Business rates in multi-occupied properties

Following the announcement in the 2017 Autumn Budget that the Government would legislate to reinstate the relevant elements of the Valuation Office Agency’s (VOA’s) practice prior to the decision of the Supreme Court in Woolway, DCLG launched a consultation on business rates in multi-occupied properties.

Given that the Government had already committed to making the change, the scope of the consultation was limited to two issues:

  • how the Government should capture this policy intention in legislation, and
  • how this policy intention should then be implemented

**UPDATE: The Government has published its consultation response**

Consultation responses were largely in favour of the Government’s approach to reinstating the practice of the VOA, subject to certain amendments, which the Government has accepted. As such, the Bill will be updated to ensure that unoccupied properties are also covered and that it is clear that spaces in walls or ceilings do not prevent two properties in the same occupation from being considered contiguous. The Government will also clarify the wording in the Bill regarding vertically contiguous properties – namely that these exist where hereditaments are on consecutive storeys of a building and one is in part directly above the other.

The majority of respondents agreed with the Government that backdated changes to the 2010 rating list, to reinstate the previous practice of the Valuation Office Agency, should only be made as a result of a proposal from the ratepayer. This will therefore be delivered through secondary legislation under existing powers and the Government will consider the regulations in draft with rating practitioners before proceeding.

The Government will also be proceeding with its proposal to make it possible for ratepayers to be able to make a prioritised “check” of their rateable value on the 2017 rating list to apply the new legislation to their assessment. It also recognises the need to ensure that small businesses can access and effectively use this new appeals system.

Subject to Parliamentary approval of the Draft Bill, those businesses that have been directly impacted by the Supreme Court judgment will be able to ask the VOA to recalculate valuations based on previous practice. They will then be able to have their bills recalculated if they so choose – and backdated. This will include those businesses that lost small business rate relief.

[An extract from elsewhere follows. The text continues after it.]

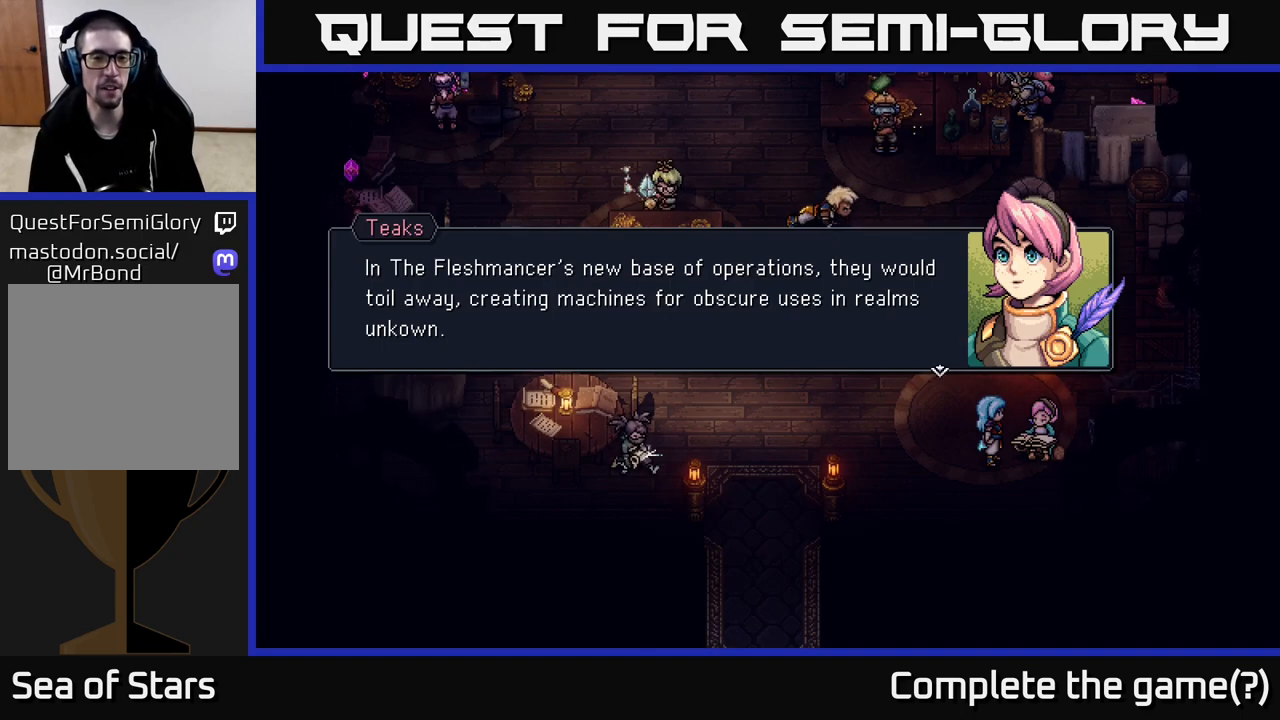
{"buttons": [], "left_stick": "center", "right_stick": "center", "events": []}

In Woolway (VO) v Mazars [2015] UKSC 53, the Supreme Court ruled that non-contiguous floors within the same office block could not be regarded as the same hereditament for the purpose of assessing and paying business rates. The VOA’s previous approach to the meaning of ‘contiguous’ had been to treat two units of property as being contiguous where they were separated by a wall or floor/ceiling. Isolated rooms were regarded as non-contiguous. Two non-contiguous properties separated by common area (such as a common corridor) would still be assessed as a single hereditament where a sufficiently strong functional connection could be shown to exist between the two parts.

In Woolway, the Supreme Court held that the primary test in determining what is a hereditament was the geographical nature of the property and whether those properties would form a single unit on a plan. Lord Neuberger PSC said at [47]:

“Normally at any rate, both as a matter of ordinary legal language and as a matter of judicial observation, a hereditament is a self-contained piece of property (ie property all parts of which are physically accessible from all other parts, without having to go onto other property) and a self-contained piece of property is a single hereditament.”

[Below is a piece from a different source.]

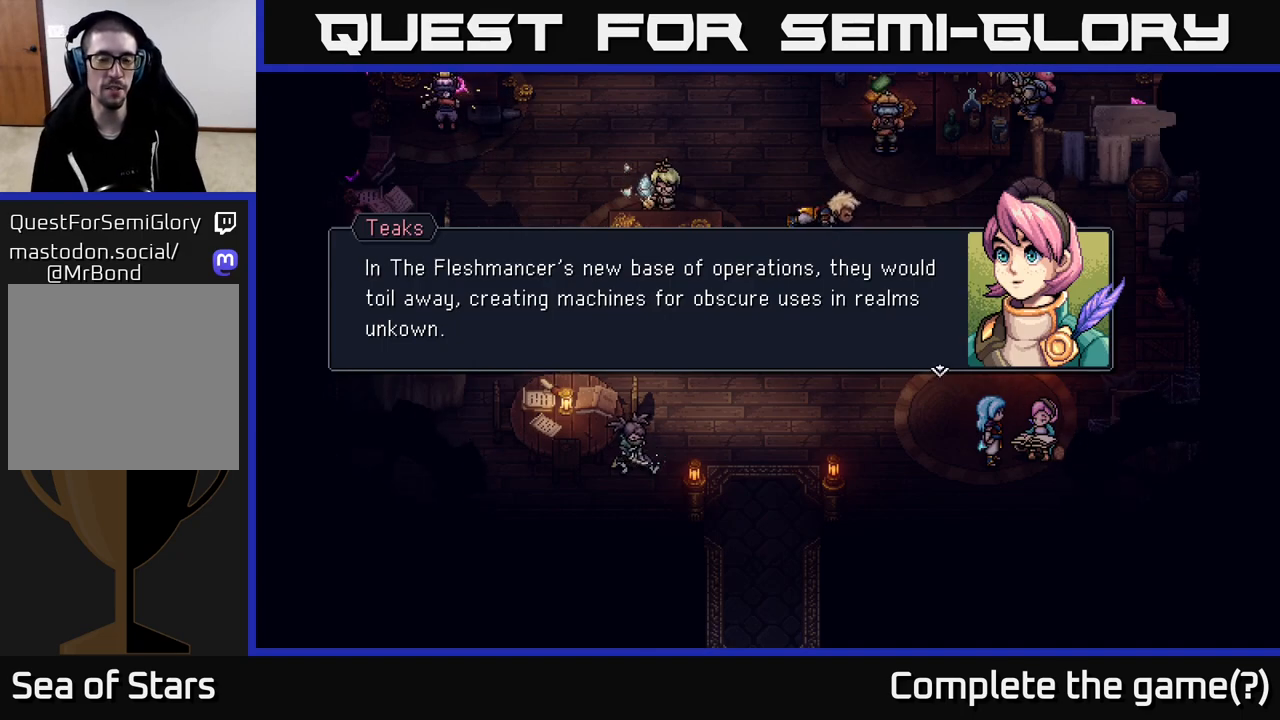
{"buttons": [], "left_stick": "center", "right_stick": "center", "events": []}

The result was that the VOA had to change its practice. The general rule is now that two contiguous properties in the same occupation are only assessed as one if they can be considered as a self-contained piece of property. Typically, this will apply if both parts are physically accessible without having to go onto other property or through commons parts (such as a common corridor or stairwell). DCLG says that the ruling has had an adverse effect on some ratepayers, including:

  • increases to the overall rateable value due to the loss of “quantum discount”
  • loss of Small Business Rate Relief for ratepayers who have seen their property split into parts as a result of the decision in Woolway
  • changes to rateable value due to rounding

The ruling was potentially important for small charities and charitable companies because many of them occupy two or three rooms or floors in multi-occupied buildings and not all of them receive 100 per cent business rate relief.